Source extract:
----------------------------------------
The Conservatives' attack on immigrants makes clear that poor people, working people, people of colour, and families of people from these groups need not apply to come to Canada as permanent residents. They should only come if they are willing to come temporarily as workers in exploitative and marginal jobs where complaining about work conditions can result in job loss, loss of status, and thus deportation.
This is particularly revolting in a context where the Canadian government and Canadian corporations actively participate in the creation and reinforcement of a system of global displacement of migrants and refugees fleeing poverty, persecution, war, and corporate exploitation of their lands.
We must oppose the anti-democratic and anti-immigrant changes. We must fight for a society that does not exclude and marginalize poor and working people, people of colour from the global south, and that does not deport, detain, and further exploit immigrants and refugees.
:
I just want to briefly touch upon three points.
One is that I'm an organizer with the Immigrant Workers Center, and I'm speaking for Solidarity Across Borders.
I think originally this forum was meant to take place in Côte-des-Neiges. It's regretful that it isn't there, because I don't think many of the people we work with, whether they be the domestic workers themselves or whether they be Sri Lankan migrants in textile factories--the people whom this is actually going to affect--are actually able to be here to present. So it's really regretful that this hearing isn't taking place in Côte-des-Neiges, where it was originally meant to be held.
I want to speak about regularization. For Solidarity Across Borders, I think we see the temporary foreign worker program as well as what will start to take place--the low-skilled worker pilot project--as inherently flawed. Essentially you create a permanent two-tiered immigration system. Many people have already explained the situation of those who will be limited in terms of their rights, limited in where they can actually work, limited in their labour rights, and thus limited in actually being able to exercise the same full rights that people with permanent residency or citizenship actually are able to exercise.
I want to speak about the case of someone who flew all the way from Edmonton to Montreal because she couldn't find any help. She's here on the temporary foreign worker program working at a Super 8 motel in Edmonton with a group of other Filipino migrants. The abuse was so grave in their workplace that they left the workplace. She lost her status and had to apply for restoration and wasn't able to gain her restoration until she got another labour market opinion. If you're tying immigration to a labour market opinion, immigration is going to fall under the HRSDC, and this creates a permanent two-tiered system. Now she faces deportation back to the Philippines after she came here to seek a better life. When she came here, the only reason she was losing her status was because she no longer wanted to be abused in the workplace.
Full regularization is completely possible. We've seen it in Europe. We've recently seen it in Spain. I know a motion was tabled in Parliament last session to discuss full regularization. You are right now creating a system in which you have minimum 250,000 people without any rights who are non-status “illegal”, and on top of that you have 200,000 more people under temporary foreign worker programs.
----------------------------------------
Data extract:
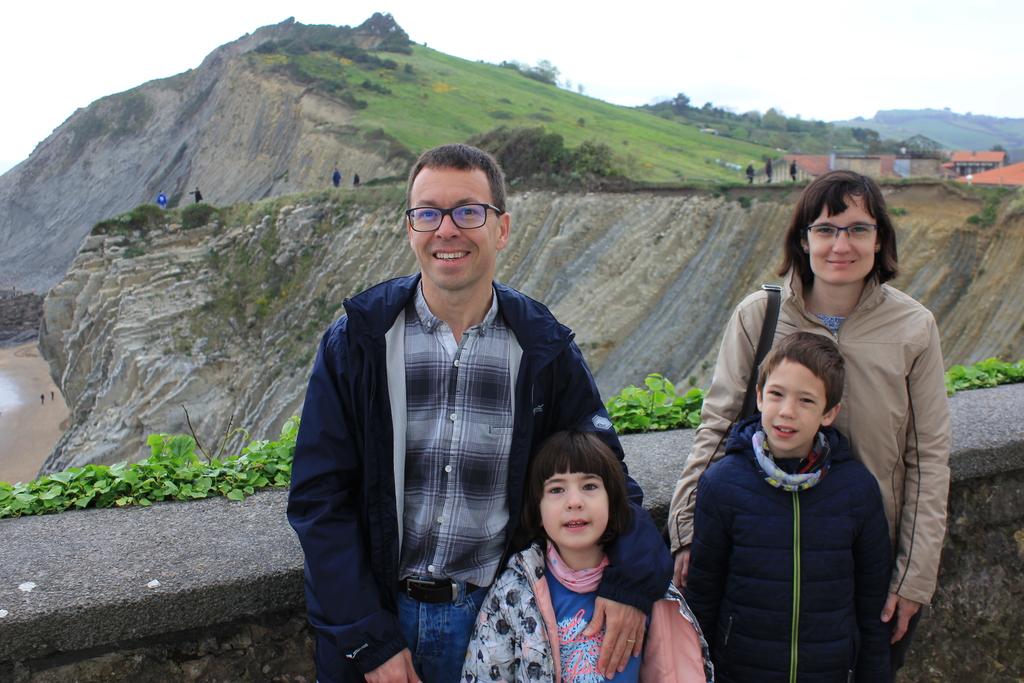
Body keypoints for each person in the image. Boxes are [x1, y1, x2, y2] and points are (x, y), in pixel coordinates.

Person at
----------------------------------------
What to do:
1/ List every item the hearing testimony names as something migrants and refugees are fleeing.
2/ Update the passage of the hearing testimony starting at "This is particularly" and ending at "upon three points.", changing each "refugees" to "asylum seekers".
3/ Answer these questions from the hearing testimony:
(a) The speaker is an organizer with which group?
(b) Where did the woman from Edmonton work?
(c) How many people does the speaker say are under temporary foreign worker programs?

Task results:
1/
poverty
persecution
war
corporate exploitation of their lands

2/
This is particularly revolting in a context where the Canadian government and Canadian corporations actively participate in the creation and reinforcement of a system of global displacement of migrants and asylum seekers fleeing poverty, persecution, war, and corporate exploitation of their lands.
We must oppose the anti-democratic and anti-immigrant changes. We must fight for a society that does not exclude and marginalize poor and working people, people of colour from the global south, and that does not deport, detain, and further exploit immigrants and asylum seekers.
:
I just want to briefly touch upon three points.

3/
(a) The Immigrant Workers Center.
(b) At a Super 8 motel in Edmonton.
(c) 200,000.